Requirement: Transcribe the data in full, keeping each line exactly as it appears.

Records provided:
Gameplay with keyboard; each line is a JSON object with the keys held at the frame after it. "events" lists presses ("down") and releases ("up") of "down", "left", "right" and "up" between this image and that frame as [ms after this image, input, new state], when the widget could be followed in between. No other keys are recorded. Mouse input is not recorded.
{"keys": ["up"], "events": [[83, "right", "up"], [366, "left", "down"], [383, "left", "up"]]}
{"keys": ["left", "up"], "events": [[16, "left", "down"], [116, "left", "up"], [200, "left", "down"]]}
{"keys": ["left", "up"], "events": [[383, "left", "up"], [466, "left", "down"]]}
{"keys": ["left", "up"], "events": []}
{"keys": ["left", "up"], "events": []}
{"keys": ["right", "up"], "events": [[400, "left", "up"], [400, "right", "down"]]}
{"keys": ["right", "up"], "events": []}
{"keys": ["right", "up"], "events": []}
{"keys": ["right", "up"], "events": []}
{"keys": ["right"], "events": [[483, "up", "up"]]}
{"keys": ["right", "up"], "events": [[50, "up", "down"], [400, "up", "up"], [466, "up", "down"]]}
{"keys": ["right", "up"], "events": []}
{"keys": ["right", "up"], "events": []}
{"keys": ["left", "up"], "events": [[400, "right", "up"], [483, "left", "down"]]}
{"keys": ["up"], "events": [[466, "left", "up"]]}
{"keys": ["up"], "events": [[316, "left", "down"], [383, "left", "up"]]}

Output for this exercise:
Gameplay with keyboard; each line is a JSON object with the keys held at the frame after it. "events" lists presses ("down") and releases ("up") of "down", "left", "right" and "up" between this image and that frame as [ms after this image, input, new state], when the widget could be followed in between. No other keys are recorded. Mouse input is not recorded.
{"keys": ["up"], "events": [[83, "right", "up"], [366, "left", "down"], [383, "left", "up"]]}
{"keys": ["left", "up"], "events": [[16, "left", "down"], [116, "left", "up"], [200, "left", "down"]]}
{"keys": ["left", "up"], "events": [[383, "left", "up"], [466, "left", "down"]]}
{"keys": ["left", "up"], "events": []}
{"keys": ["left", "up"], "events": []}
{"keys": ["right", "up"], "events": [[400, "left", "up"], [400, "right", "down"]]}
{"keys": ["right", "up"], "events": []}
{"keys": ["right", "up"], "events": []}
{"keys": ["right", "up"], "events": []}
{"keys": ["right"], "events": [[483, "up", "up"]]}
{"keys": ["right", "up"], "events": [[50, "up", "down"], [400, "up", "up"], [466, "up", "down"]]}
{"keys": ["right", "up"], "events": []}
{"keys": ["right", "up"], "events": []}
{"keys": ["left", "up"], "events": [[400, "right", "up"], [483, "left", "down"]]}
{"keys": ["up"], "events": [[466, "left", "up"]]}
{"keys": ["up"], "events": [[316, "left", "down"], [383, "left", "up"]]}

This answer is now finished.